# Diecast steel Fire Engine



## Slickrick214 (Sep 1, 2010)

I have a Pola G firehouse I bought and made years ago. What I wanted to know is do you guys know of a dealer or special toy company who makes G scale diecast fire engines. I wouldn't mind plastic but I love the old fasioned heavy steel dicast toy cars of the 40's,50's and 60's. If I can find an old die cast fire engine to put inside the house it would finish the scene off perfectly.


----------



## Spule 4 (Jan 2, 2008)

There are a fleet of 1:24th scale diecast fire trucks for the taking... 

http://www.amazon.com/Yat-Ming-Scale-1938-Engine/dp/B000UJETU8 

http://www.collectablediecast.com/1944-Mercedes-Benz-L4500F-Fire-Truck-124-Red_p_6290.html 

http://www.diecastmodelswholesale.com/servlet/the-2215/1935-chevrolet-fire-truck/Detail 

http://www.motormint.com/index.asp?PageAction=VIEWPROD&ProdID=663 

http://www.motormint.com/index.asp?PageAction=VIEWPROD&ProdID=248


----------



## Dan Pantages (Jan 2, 2008)

http://artknapptrains.com/ Talk to Bob Shore.


----------



## toddalin (Jan 4, 2008)

I have a Diecast Signiture, 1927 Seagrave that has never been out of its box. Would take $45 plus a box and shipping from 92705.
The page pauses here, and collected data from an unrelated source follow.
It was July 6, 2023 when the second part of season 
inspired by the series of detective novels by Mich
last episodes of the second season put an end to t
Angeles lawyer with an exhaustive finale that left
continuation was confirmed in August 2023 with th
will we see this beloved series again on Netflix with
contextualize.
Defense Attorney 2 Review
1927 Diecast Seagrave Fire Engine


----------



## Doug C (Jan 14, 2008)

Dang it, ya missed out, 2009 (or was it 2008) Wallys had 2-3 diff. ones on their shelves for that Xmas season, and I do believe the yat ming series shown in the aforementioned link ! 


doug c


----------



## Ltotis (Jan 3, 2008)

Consider the Imex diescast 1852 Fird Firetruck kit. Goes together with 3 screws. In my opinion the a lot of the 1/24(1/25) Fire Trucks are overpriced. 
LAO


----------